Reading passage:
++++

Ok, I own this part ... please see below.
On Fri, Jun 1, 2018, 19:10 Nico Williams <nico@xxxxxxxxxxxxxxxx> wrote:
On Fri, Jun 01, 2018 at 05:14:08PM -0400, John C Klensin wrote:
> Now a few comments on recent postings (after I went to work on
> the template).
> * I think it would be a just dandy idea to require an "I18N
> Considerations" section in every I-D or RFC. I see only two
> problems with it. One is that we've had such a requirement for
> documents that do have i18n issues for 20+ years and it hasn't
> helped. [...]
Please be specific. What failures have we had.
> * Crypto expert mindsets -- I agree with John Levine on this.
> FWIW, a few of us have made the observation that this i18n area
> is easy to learn about for one class of people. Not impossible
The condescension is thick in this one.

++++

Dataset entries
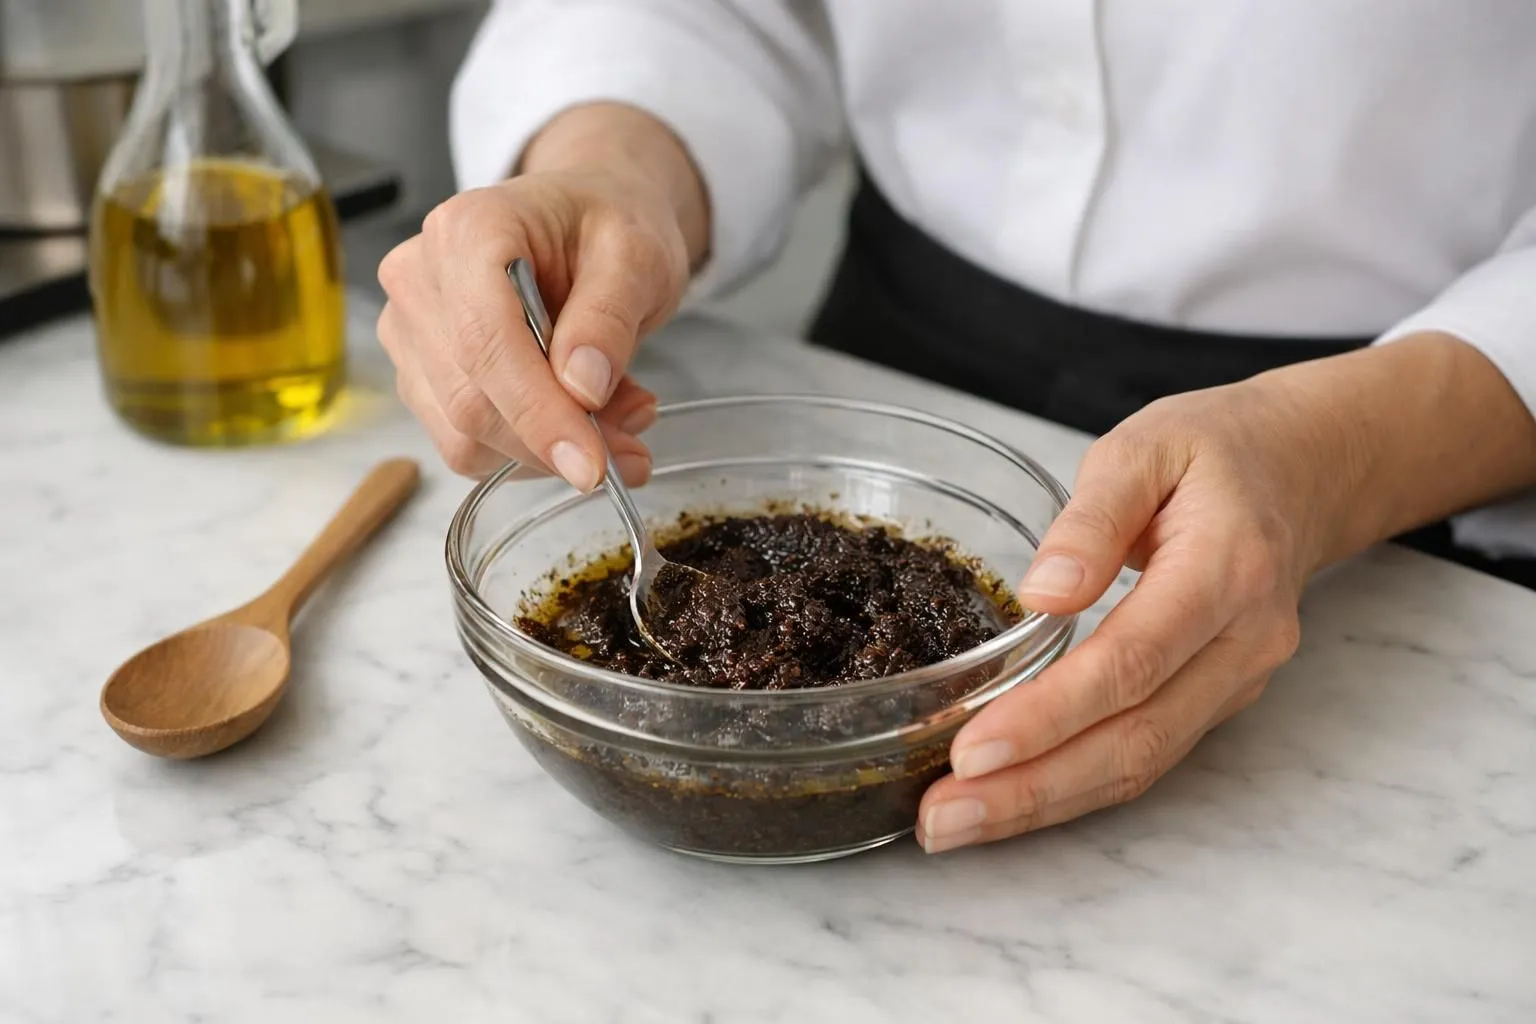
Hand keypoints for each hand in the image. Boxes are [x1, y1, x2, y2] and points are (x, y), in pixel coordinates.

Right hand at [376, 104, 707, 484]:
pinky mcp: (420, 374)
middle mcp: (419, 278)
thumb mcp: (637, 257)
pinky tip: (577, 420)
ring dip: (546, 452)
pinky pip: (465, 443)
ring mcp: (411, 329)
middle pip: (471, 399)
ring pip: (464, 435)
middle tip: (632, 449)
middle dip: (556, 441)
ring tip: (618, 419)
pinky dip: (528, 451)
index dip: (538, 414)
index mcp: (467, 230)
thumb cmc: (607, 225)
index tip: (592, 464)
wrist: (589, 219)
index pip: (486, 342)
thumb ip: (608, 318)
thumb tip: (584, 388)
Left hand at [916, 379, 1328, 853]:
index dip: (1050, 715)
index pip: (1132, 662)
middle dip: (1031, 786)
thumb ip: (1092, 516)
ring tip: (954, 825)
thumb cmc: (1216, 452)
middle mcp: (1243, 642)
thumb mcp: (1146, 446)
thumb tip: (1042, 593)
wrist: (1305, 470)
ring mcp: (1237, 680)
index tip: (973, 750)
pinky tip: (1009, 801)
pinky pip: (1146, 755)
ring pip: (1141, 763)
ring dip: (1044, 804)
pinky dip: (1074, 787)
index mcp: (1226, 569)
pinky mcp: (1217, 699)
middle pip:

++++

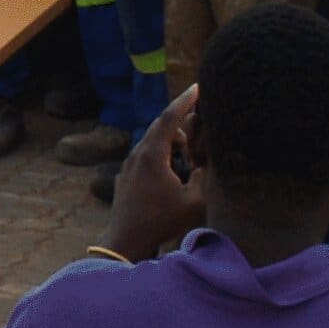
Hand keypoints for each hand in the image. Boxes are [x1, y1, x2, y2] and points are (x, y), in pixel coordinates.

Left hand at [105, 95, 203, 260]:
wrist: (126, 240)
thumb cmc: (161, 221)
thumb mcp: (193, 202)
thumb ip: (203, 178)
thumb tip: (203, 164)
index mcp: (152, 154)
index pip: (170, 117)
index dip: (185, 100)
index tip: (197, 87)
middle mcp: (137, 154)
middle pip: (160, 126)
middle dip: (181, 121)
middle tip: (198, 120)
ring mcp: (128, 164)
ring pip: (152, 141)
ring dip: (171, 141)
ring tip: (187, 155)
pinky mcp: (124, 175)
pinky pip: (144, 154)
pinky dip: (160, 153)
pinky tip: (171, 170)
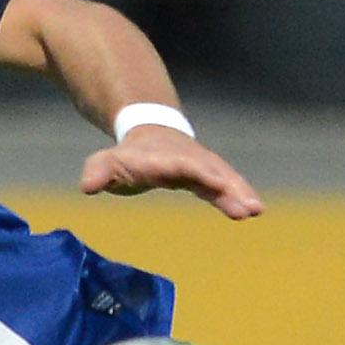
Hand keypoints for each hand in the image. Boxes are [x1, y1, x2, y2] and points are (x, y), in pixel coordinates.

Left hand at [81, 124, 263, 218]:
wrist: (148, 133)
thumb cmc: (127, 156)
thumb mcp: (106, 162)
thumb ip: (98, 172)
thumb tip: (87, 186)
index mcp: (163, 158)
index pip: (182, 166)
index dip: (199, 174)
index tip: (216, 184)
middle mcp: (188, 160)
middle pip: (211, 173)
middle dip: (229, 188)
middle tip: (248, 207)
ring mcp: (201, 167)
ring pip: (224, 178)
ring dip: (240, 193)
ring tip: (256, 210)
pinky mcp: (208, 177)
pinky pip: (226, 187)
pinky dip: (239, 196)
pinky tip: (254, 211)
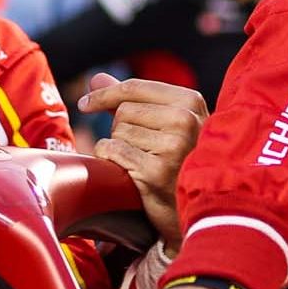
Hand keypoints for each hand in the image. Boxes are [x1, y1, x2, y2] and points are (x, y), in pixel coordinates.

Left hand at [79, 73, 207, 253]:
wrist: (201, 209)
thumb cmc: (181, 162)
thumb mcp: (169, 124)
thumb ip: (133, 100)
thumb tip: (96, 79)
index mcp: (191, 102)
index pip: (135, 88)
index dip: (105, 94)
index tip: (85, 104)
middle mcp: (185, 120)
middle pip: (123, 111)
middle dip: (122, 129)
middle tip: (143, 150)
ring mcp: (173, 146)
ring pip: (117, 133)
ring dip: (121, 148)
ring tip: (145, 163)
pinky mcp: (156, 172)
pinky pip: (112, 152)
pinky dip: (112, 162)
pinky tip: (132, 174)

++++

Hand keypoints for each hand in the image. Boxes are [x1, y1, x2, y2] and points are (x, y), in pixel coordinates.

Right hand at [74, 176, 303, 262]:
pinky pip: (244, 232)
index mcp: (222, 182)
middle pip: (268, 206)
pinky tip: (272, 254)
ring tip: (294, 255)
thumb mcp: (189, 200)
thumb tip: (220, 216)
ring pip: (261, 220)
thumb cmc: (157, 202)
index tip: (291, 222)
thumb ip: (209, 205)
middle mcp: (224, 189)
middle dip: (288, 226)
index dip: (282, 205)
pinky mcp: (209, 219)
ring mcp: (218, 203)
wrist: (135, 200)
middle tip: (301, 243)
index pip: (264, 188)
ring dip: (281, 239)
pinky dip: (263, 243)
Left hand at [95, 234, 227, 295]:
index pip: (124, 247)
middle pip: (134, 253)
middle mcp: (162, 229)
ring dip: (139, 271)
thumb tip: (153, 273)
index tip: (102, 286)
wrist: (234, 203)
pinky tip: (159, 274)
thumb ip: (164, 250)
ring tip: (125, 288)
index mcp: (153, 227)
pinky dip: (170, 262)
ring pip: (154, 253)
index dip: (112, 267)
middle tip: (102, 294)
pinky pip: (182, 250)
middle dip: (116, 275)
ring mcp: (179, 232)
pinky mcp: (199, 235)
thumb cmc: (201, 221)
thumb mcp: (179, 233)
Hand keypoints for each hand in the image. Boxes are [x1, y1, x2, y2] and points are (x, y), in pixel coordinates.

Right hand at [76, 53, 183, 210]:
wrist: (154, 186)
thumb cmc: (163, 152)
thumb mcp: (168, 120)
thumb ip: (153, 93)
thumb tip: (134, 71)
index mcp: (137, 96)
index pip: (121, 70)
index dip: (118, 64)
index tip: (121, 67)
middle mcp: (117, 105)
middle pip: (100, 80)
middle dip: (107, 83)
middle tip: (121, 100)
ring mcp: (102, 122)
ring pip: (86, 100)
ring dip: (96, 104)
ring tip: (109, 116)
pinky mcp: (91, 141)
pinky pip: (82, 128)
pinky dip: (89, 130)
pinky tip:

++++

Work order A:
Answer these questions from the email:
(i) On what day and at what time did Nico Williams write his message?
(ii) For how many years does John C Klensin say the requirement has existed for documents with i18n issues?
(iii) Whom does John C Klensin agree with about crypto expert mindsets?
Work order B:
Reproduce the email from "Ok, I own this" up to and including "have we had.".
The entries have nothing to do with this.

Task answer A:
(i) Friday, June 1, 2018, at 19:10
(ii) 20+ years
(iii) John Levine

Task answer B:
Ok, I own this part ... please see below.
On Fri, Jun 1, 2018, 19:10 Nico Williams <nico@xxxxxxxxxxxxxxxx> wrote:
On Fri, Jun 01, 2018 at 05:14:08PM -0400, John C Klensin wrote:
> Now a few comments on recent postings (after I went to work on
> the template).
> * I think it would be a just dandy idea to require an "I18N
> Considerations" section in every I-D or RFC. I see only two
> problems with it. One is that we've had such a requirement for
> documents that do have i18n issues for 20+ years and it hasn't
> helped. [...]
Please be specific. What failures have we had.